The US approach is quite the most disappointing thing that has happened in the world of climate change in recent years, and it reinforces the need for climate change leaders such as Scotland to continue to apply themselves to the issue. The rest of the world will find it very hard to compensate for the excess emissions that come from the United States, but that should not stop us trying to do something.

In relation to my constituency, we heard about the acorn project at St Fergus and the welcome investment in that regard. It is also worth looking at the Hywind project. That is a floating wind farm, which the Norwegian oil company Statoil is installing off the coast of Peterhead. The project is reusing engineering skills that we have here, and the fundamental point, which goes to the heart of the long-term failure of the UK Government, is that it demonstrates how it is possible, with the proper regime, to recycle moneys from the oil industry into renewables.

Statoil is the state oil company, which was founded in 1972 on the back of the oil wealth of Norway. In the UK, Scottish oil resources were—frankly—flushed away in current account spending and were not invested in the future. That is the most shameful long-running failure of the UK Government in relation to Scotland and Scotland’s economy. It is a failure with which we live today and about which we have limited opportunity to do much.

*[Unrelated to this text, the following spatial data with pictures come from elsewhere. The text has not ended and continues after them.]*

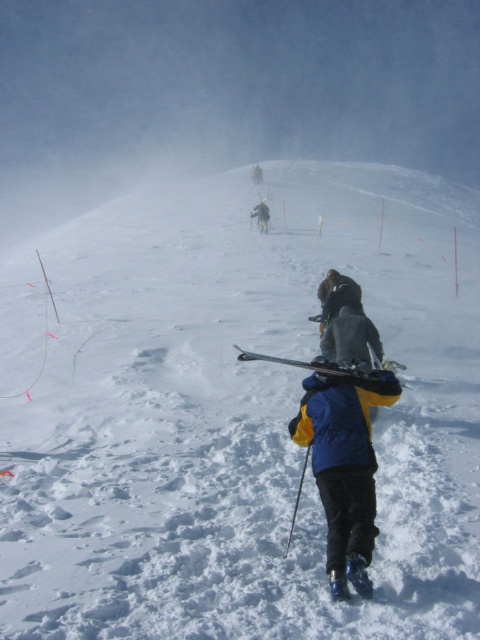
Question: Is the position of blue/yellow jacket at center less distant than that of shiny metallic ski at center?

Choices:
 (A) yes
 (B) no

Answer: (A)

Question: Observing the image, what is the correct spatial positioning of blue/yellow jacket at center in reference to shiny metallic ski at center?

Choices:
 (A) left
 (B) right

Answer: (B)

Question: Which point appears farthest from the camera in this image?

Choices:
 (A) (330, 472)
 (B) (259, 214)

Answer: (B)

Question: Which point appears closest to the camera in this image?

Choices:
 (A) (372, 371)
 (B) (264, 202)

Answer: (A)

Question: Which point appears farthest from the camera in this image?

Choices:
 (A) (263, 221)
 (B) (309, 406)

Answer: (A)

Question: Does blue/yellow jacket at center appear on the left side of shiny metallic ski at center?

Choices:
 (A) no
 (B) yes

Answer: (A)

Hurricane Harvey is a wake-up call about climate change. It has impacted on the price of oil world wide, with a quarter of United States refineries currently shut down, and Houston and the surrounding areas are awash with pollution and disease. Climate change is an issue for the whole world. Albeit that the issue is most critical for the parts of the world that are least able to respond to it, such as Africa and the middle east, it is the biggest challenge for all of us.

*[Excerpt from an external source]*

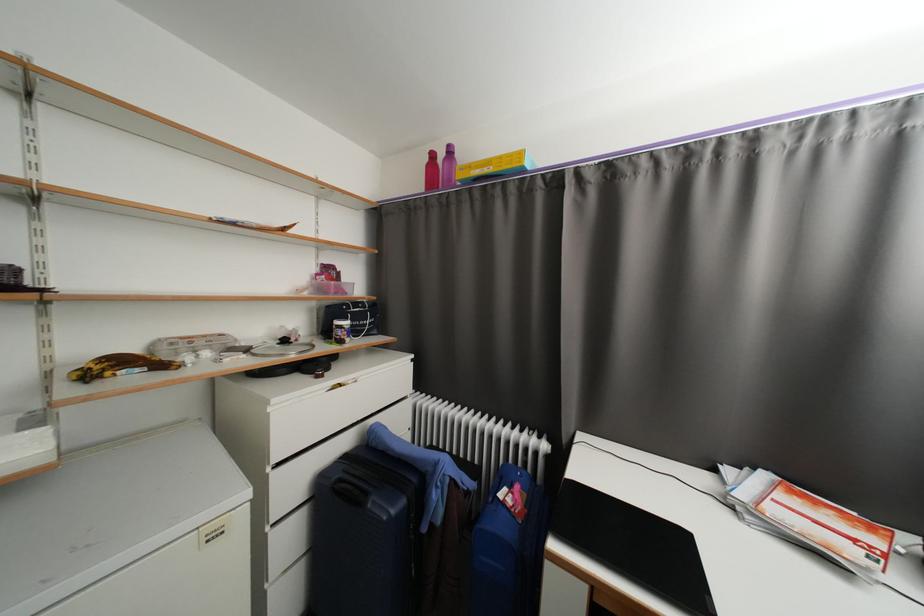
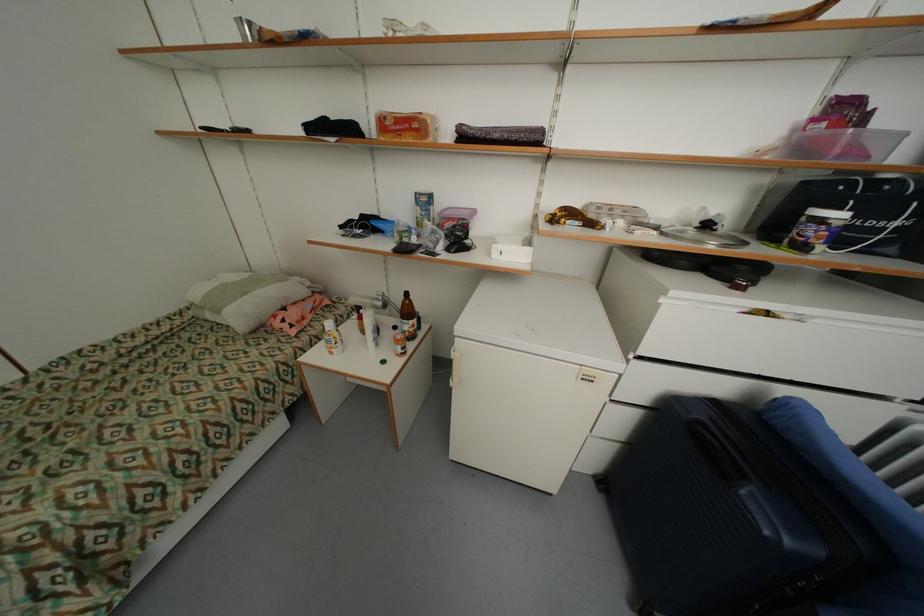
In the second image, find the point that corresponds to the point at 290,342 in the first image.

I hope that in Scotland we will continue to enjoy a broad consensus on the need to engage with climate change and support measures in that regard. We will continue to have vigorous debate about the detail, as is entirely proper, but I hope that we will sustain the consensus that led to the Climate Change (Scotland) Act 2009. We had high ambition then and are stepping up action now. This Government has a record that is second to none on climate change, the environment and the economy.